> Problem statement: Reproduce verbatim the lines below, from the line containing "for guidance 270°C" through the last line of the items, omitting the pictures.

> Records to use:
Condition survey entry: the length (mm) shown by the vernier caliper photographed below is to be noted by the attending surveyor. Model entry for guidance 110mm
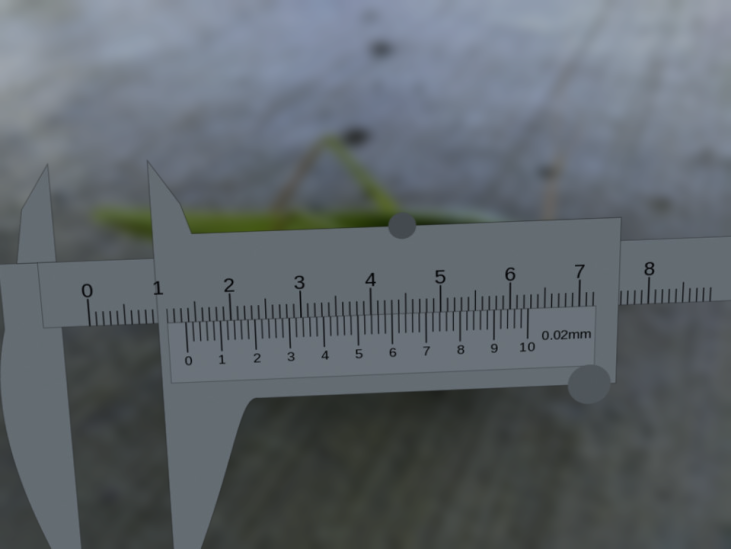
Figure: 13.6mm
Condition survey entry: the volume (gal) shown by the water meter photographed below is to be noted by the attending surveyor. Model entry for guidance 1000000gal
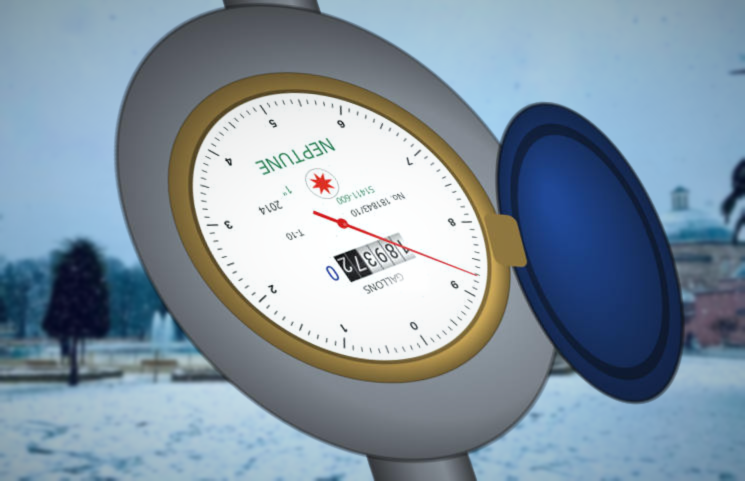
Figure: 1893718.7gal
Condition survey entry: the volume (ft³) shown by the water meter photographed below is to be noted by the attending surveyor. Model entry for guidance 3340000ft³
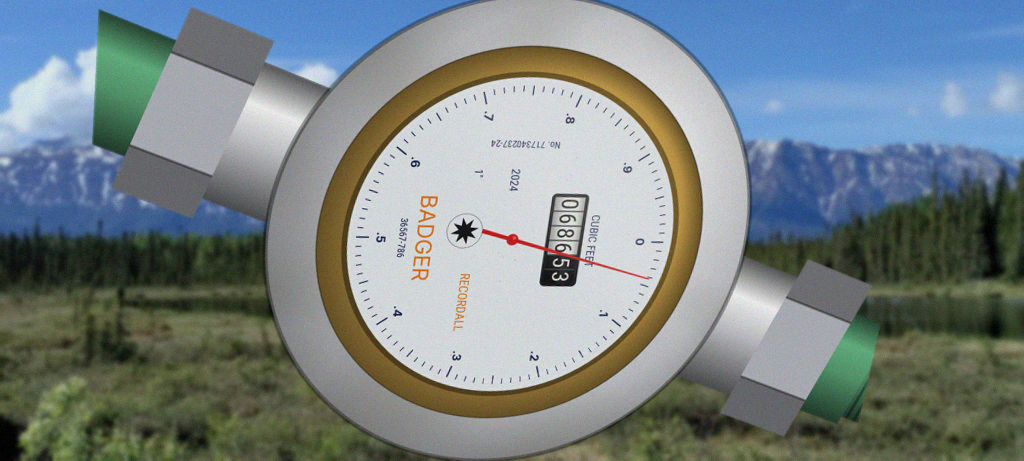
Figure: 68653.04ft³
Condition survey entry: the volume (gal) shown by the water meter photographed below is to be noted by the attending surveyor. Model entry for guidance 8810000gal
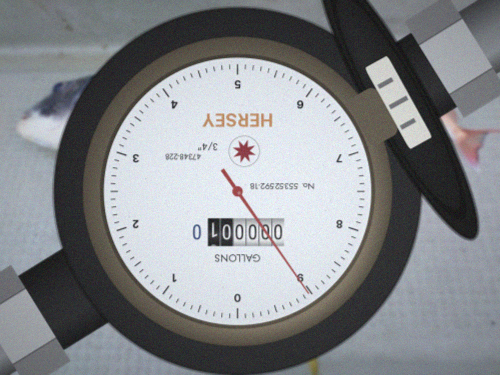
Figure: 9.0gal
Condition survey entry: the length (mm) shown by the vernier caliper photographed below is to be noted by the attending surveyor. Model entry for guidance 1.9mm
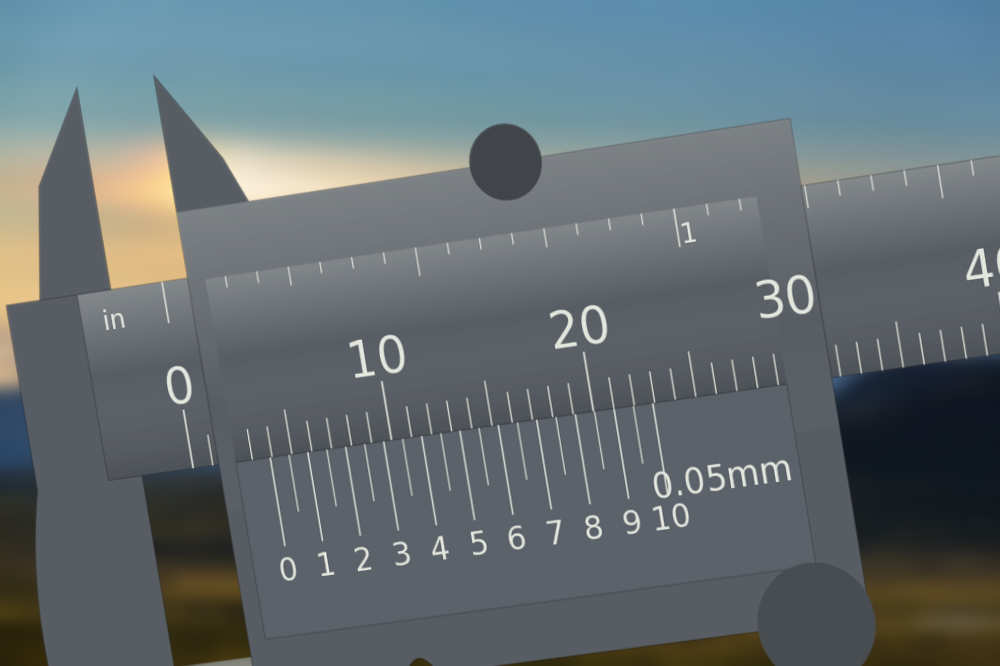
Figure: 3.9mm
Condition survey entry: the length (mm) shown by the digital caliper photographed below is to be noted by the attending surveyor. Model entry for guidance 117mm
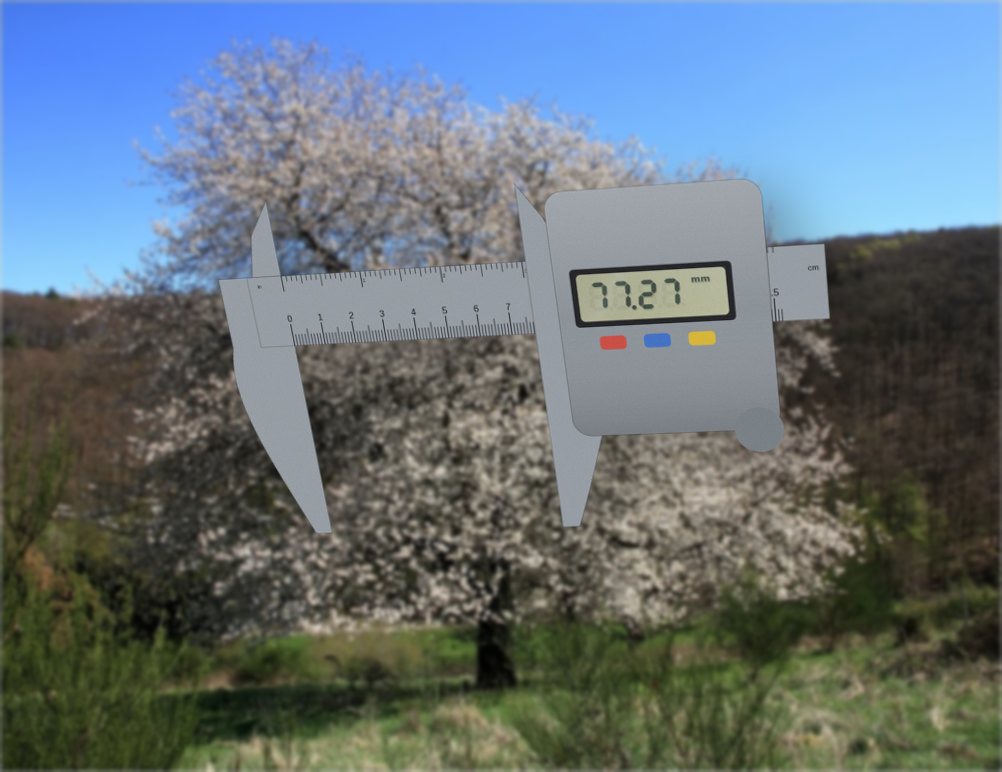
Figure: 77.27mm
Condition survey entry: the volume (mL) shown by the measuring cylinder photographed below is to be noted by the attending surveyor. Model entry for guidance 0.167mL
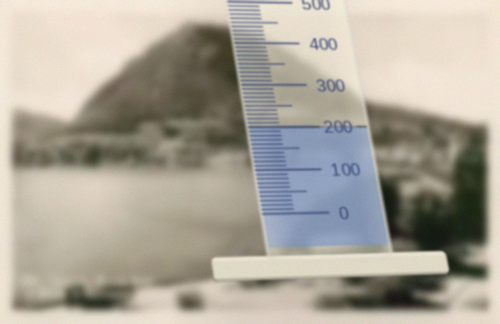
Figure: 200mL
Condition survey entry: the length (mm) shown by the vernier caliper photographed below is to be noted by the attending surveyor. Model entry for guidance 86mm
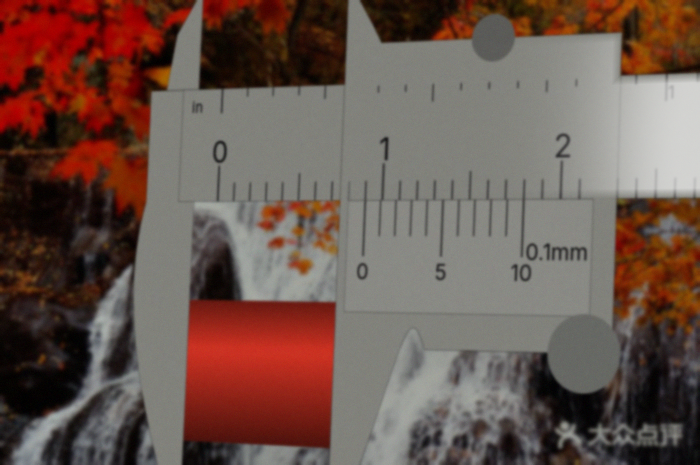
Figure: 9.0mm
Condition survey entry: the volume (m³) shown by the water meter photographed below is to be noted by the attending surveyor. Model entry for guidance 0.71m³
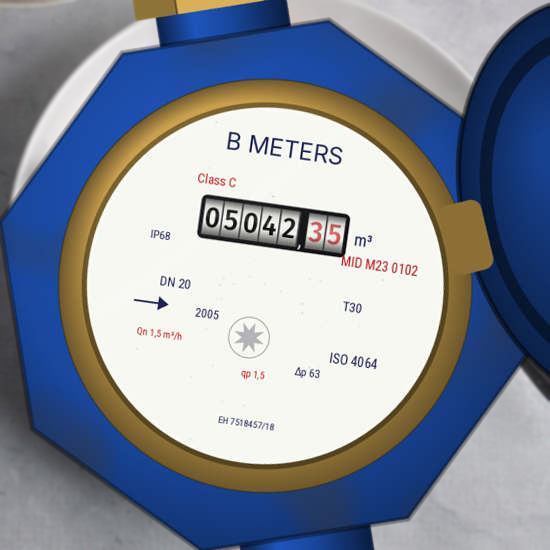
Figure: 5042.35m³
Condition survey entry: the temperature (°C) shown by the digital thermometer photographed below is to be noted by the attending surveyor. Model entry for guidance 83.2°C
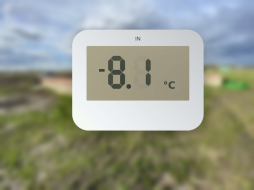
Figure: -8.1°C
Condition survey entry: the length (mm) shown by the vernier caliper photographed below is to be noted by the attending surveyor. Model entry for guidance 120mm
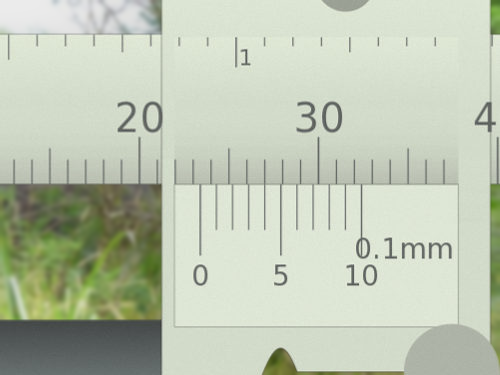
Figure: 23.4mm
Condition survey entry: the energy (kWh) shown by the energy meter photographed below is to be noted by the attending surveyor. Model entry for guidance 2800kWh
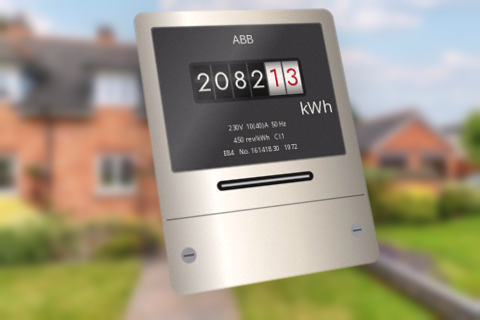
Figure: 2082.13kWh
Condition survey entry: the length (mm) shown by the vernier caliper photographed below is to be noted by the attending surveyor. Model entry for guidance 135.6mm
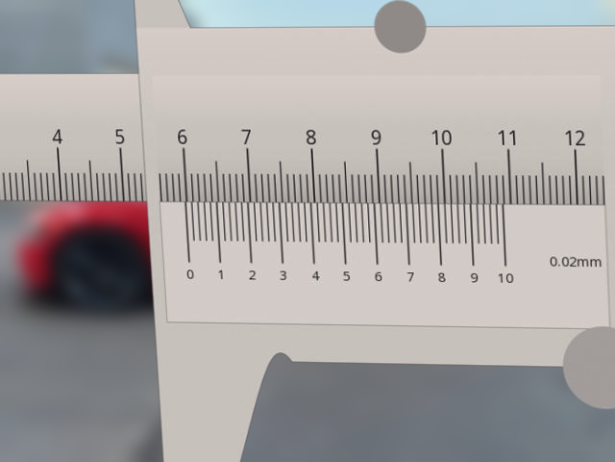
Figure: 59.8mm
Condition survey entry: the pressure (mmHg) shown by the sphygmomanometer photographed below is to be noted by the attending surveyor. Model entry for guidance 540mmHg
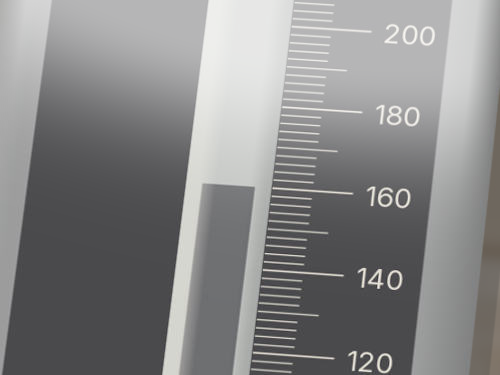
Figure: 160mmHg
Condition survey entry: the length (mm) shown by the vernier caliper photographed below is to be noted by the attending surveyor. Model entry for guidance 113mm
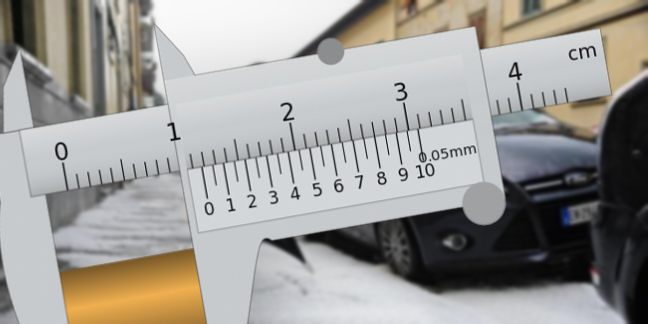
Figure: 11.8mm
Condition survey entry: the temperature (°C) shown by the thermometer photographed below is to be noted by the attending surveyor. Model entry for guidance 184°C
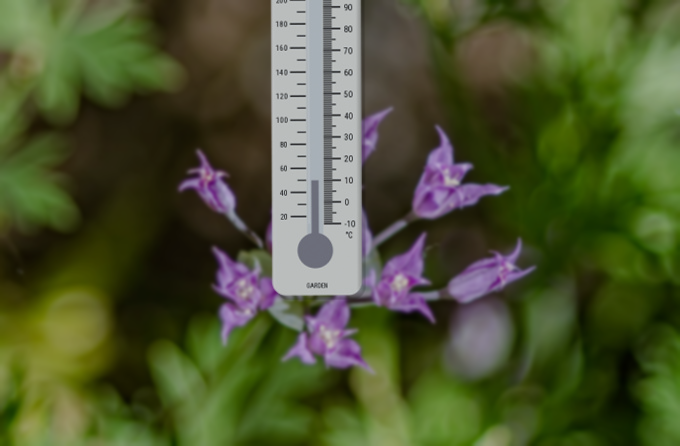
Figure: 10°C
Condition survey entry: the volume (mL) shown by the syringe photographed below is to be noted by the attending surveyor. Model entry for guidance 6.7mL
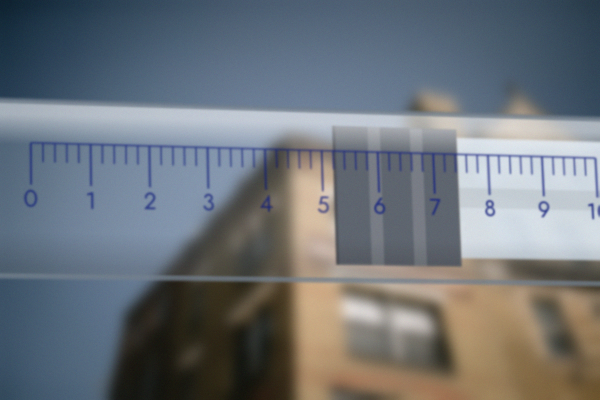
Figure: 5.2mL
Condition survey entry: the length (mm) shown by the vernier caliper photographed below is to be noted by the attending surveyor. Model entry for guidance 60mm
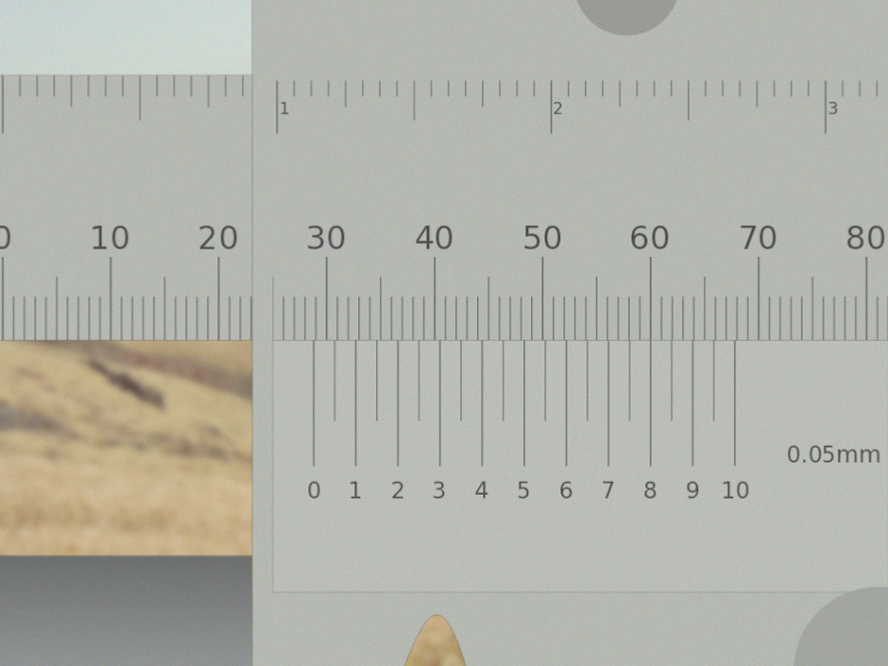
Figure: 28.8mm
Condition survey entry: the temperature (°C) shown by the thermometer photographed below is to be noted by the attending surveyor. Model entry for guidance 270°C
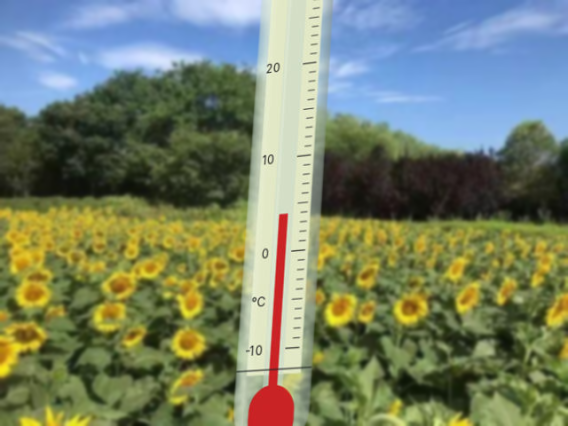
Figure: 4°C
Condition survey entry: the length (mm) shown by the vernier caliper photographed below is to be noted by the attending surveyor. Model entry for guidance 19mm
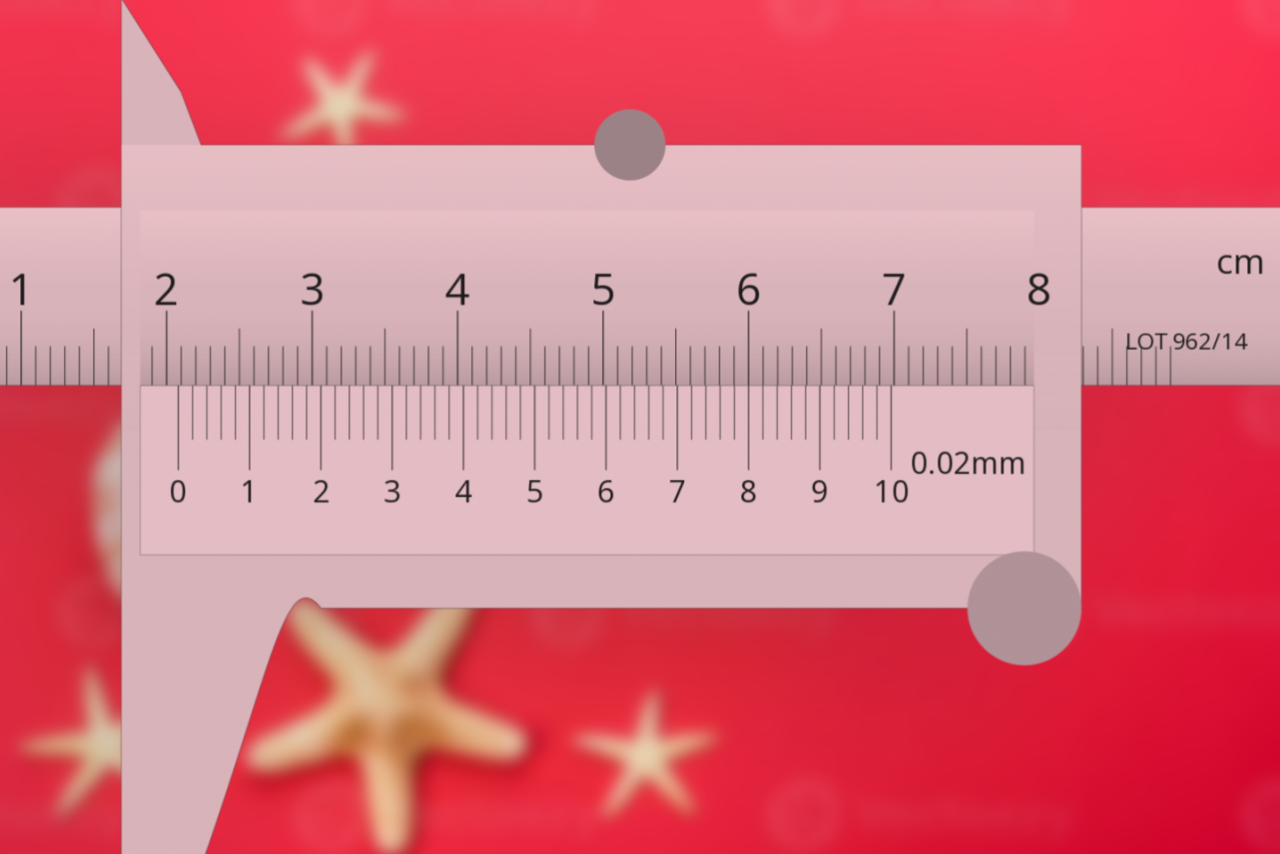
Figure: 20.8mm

> Answer box:
Condition survey entry: the temperature (°C) shown by the thermometer photographed below is to be noted by the attending surveyor. Model entry for guidance 270°C
Figure: 4°C
Condition survey entry: the length (mm) shown by the vernier caliper photographed below is to be noted by the attending surveyor. Model entry for guidance 19mm
Figure: 20.8mm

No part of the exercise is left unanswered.